Using the information —
(1) Set down the part of the Riesener furniture text starting with "However Riesener delivered" and going on through "more richly adorned.", word for word.
(2) In the Riesener furniture text, who bought the set of Riesener pieces at Sotheby's in Monaco in 1977?

Excerpted text —
------------

Christie's announced that certain pieces of furniture from the Akkram Ojjeh collection due to be sold on December 11th 1999 in Monaco might have a royal provenance.

A Louis 16th black lacquered and bronze gilded commode by Jean-Henri Riesener will notably be sold with a sure provenance as Queen Hortense, wife of Prince Louis-Bonaparte, brother of Napoleon, bought it in 1804 but this piece of furniture might have belonged in fact to Queen Marie-Antoinette.

This commode was part of a set produced by Riesener which was acquired for US $ 420,000 by Paris antique dealer Maurice Segoura in 1977 at Sotheby's in Monaco. These pieces of furniture, which came from the Edouard de Rothschild succession, were then listed as national treasures by the French State as there was no equivalent of lacquered pieces by Riesener in the country.

Riesener produced few richly decorated lacquered pieces, which were typical of the taste of Queen Marie-Antoinette and those from the Ojjeh collection might well have been ordered for her apartments in the Tuileries or Versailles palaces, a spokesman for Christie's said.

These pieces were made around 1782 and are similar in style to those which were delivered to the Tuileries palace. However State archives only signalled pieces which was more richly adorned than those from the Ojjeh collection and which are now in the Metropolitan Museum of New York.

However Riesener delivered three pieces of lacquered furniture sold at a cheaper price than those of the Met. Christie's suggested that the Queen was not really satisfied with these and that she sent them back to him while ordering another set more richly adorned.

Bronze plaques from the pieces of the Ojjeh collection were replaced as holes for other fittings were found under these while Riesener published an advertisement in October 1797 regarding the sale of several lacquered pieces of furniture which were previously destined to Versailles. However, there is no proof that these were those sold later to Queen Hortense.

------------

Raw data —
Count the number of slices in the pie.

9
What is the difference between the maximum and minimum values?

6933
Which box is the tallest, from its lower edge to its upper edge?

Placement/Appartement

------------

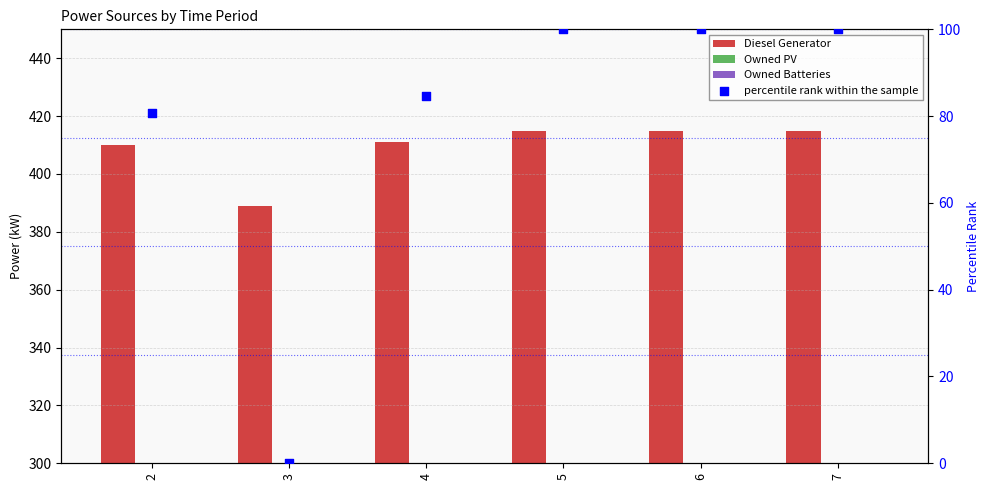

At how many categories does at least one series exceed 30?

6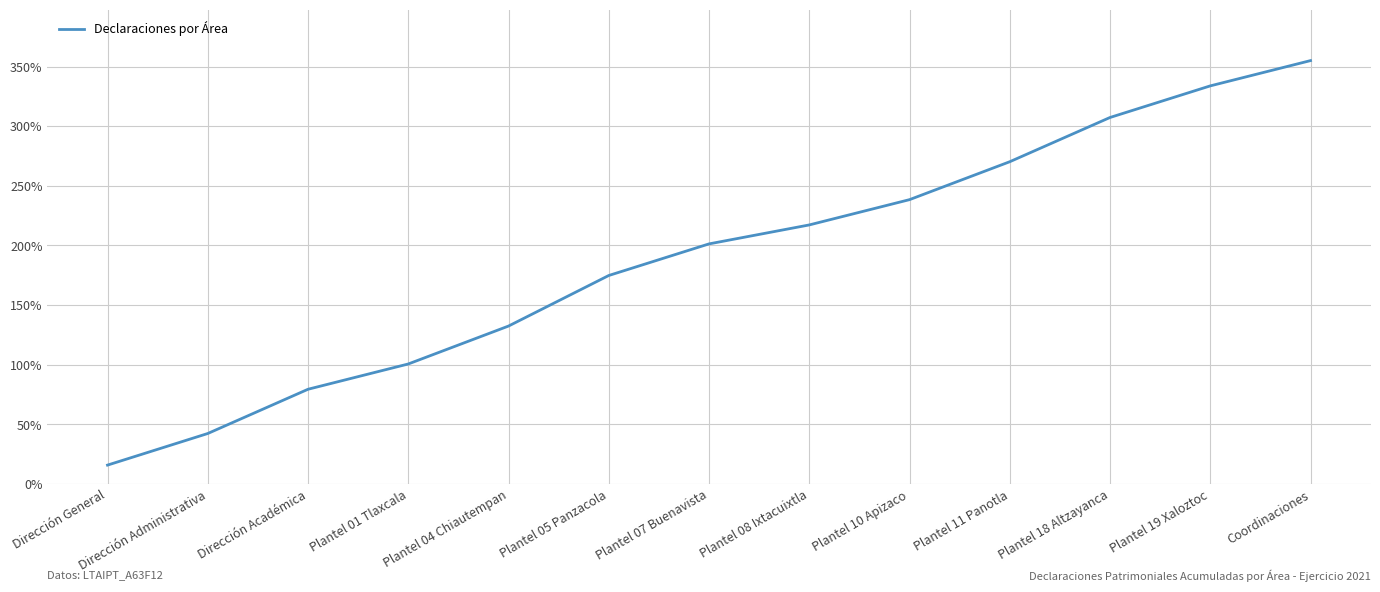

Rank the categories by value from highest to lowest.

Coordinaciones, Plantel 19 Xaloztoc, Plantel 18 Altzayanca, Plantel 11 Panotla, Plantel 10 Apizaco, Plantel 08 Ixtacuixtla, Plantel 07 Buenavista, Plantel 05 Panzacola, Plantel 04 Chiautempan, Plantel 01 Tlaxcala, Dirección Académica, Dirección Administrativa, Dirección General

------------

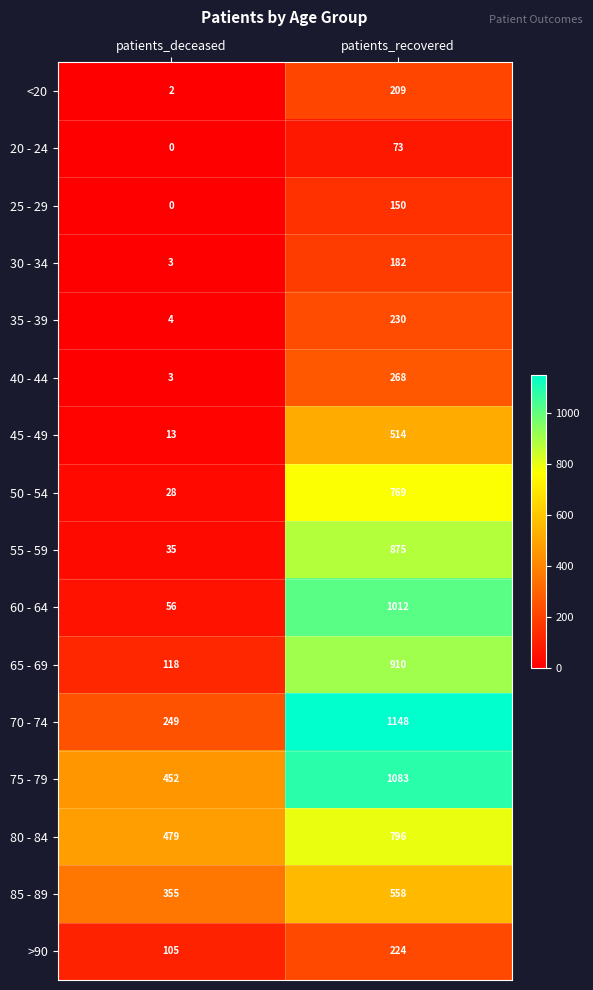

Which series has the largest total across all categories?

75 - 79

------------

Activity answers —
(1)
However Riesener delivered three pieces of lacquered furniture sold at a cheaper price than those of the Met. Christie's suggested that the Queen was not really satisfied with these and that she sent them back to him while ordering another set more richly adorned.

(2) Paris antique dealer Maurice Segoura.